OPINION:The authors of a report calling for a single-tier healthcare system, free at the point of delivery, challenge Mary Harney's rejection of their ideas
WE WELCOME the Minister for Health engaging in the debate over a new system of universal health insurance for Ireland. However, we were surprised at the vehemence of opposition to a coherent model for reform, particularly after the policies of the last six years have failed to bring a fairer health system.
The Minister implies (Opinion and Analysis, April 28th) that health financing is unimportant, or certainly less important than resource allocation. The Minister is mistaken for two reasons.
Firstly, she fails to understand that health financing determines entitlements to care, and hence access to services. By making access to essential care dependent on the payment of user fees and private insurance, the Minister is allowing better entitlements for those who can pay.
Conversely, many who need healthcare are denied it because they cannot afford it. If we are to attain a health system with access related to need, as the Minister says she wants, we must pay attention to how health is financed.
The evidence is clear. Study after study shows user fees are unfair and inefficient. While they deter those who would use services inappropriately, they also deny care to those in genuine need. The case for eliminating user fees is overwhelming.

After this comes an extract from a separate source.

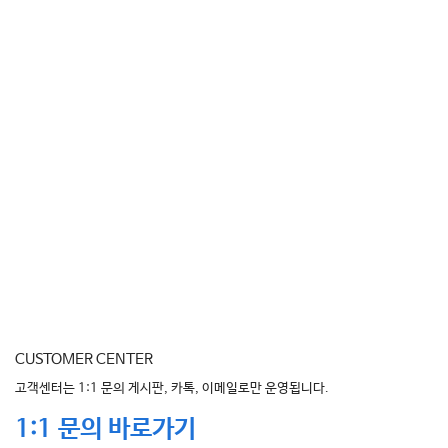
CUSTOMER CENTER
고객센터는 1:1 문의 게시판, 카톡, 이메일로만 운영됩니다.
1:1 문의 바로가기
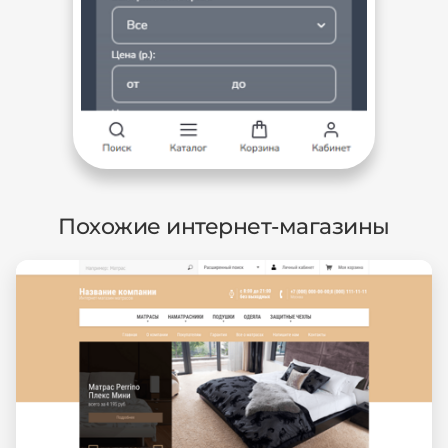
Похожие интернет-магазины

Secondly, the chosen method of health financing affects how big “the cake” is – how much money you have to allocate across health needs. In contrast to our current system, social-insurance systems involve an earmarking of money to a separate fund, which, as we suggest, should be placed outside government. Such systems are typically more transparent and more accountable, as people know their health contributions are not going to be used for other purposes.
In countries with social-insurance systems, people are willing to contribute more because they can see where their money is going and feel more ownership. Thus, a social insurance system in Ireland can help provide the additional resources necessary to make access to care more equitable. The financing of health is important, because it helps achieve universal access to care and helps raise the money to deliver it.

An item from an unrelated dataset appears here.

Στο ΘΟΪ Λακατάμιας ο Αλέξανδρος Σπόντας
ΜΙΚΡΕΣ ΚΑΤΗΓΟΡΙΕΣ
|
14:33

The Minister is of course right to say no system has unlimited resources, but she is wrong to say our model has not been costed. As economists, it was our pleasure in our earlier reports to review both what it would cost to run a universal health insurance system, and what resources would be required to relieve the existing bottlenecks around capital and human resources. (Such bottlenecks, by the way, have been produced by previous poor decisions around resource allocation and investment.)
We agree fully that the process of resource allocation is of utmost importance. A contracting model for purchasing care (or allocating resources, if you wish) is a key focus of the report. We advocate a provider payment mechanism that creates incentives for efficient and high quality care for those in need. The current approach to paying hospitals relies largely on incremental budgets which do little to boost efficiency.
We accept there will always be rationing in every system. But some forms of rationing are inefficient and unfair. The current system relies on the market to ration care. It does not focus on medical need as differential waiting lists show.
The Minister thinks it is impossible, or at least illegal, to end the two-tier system. This is an interesting exercise in semantics.
A one-tier health system is not synonymous with the abolition of private health insurance. In a universal health system, private insurers can continue to offer supplementary insurance packages. These packages can provide care or services that fall outside the basic benefits package.
The fundamental point is that, in a one-tier system, private insurance does not entitle any patient to “skip the queue” for essential services. Patients are treated based on medical need. We have demonstrated the feasibility of such a system in Ireland. So a one-tier system is possible, legal and surely desirable.
It is a worthy goal for a mature society to deliver universal access to healthcare free at the point of contact. This won’t be achieved overnight: long-standing bottlenecks need to be resolved first. Nevertheless, with careful planning and investment, support from stakeholders and further technical work, it is within our grasp.
The US has shown major improvements can be made to a health system even in the face of fierce opposition. It is now Ireland’s turn.
Steve Thomas and Padhraig Ryan work in the Centre for Health Policy and Management at Trinity College, Dublin, and are two of the authors of the report Effective Foundations for the Financing and Organization of Social Health Insurance in Ireland, available on the Adelaide Hospital Society's website: adelaide.ie.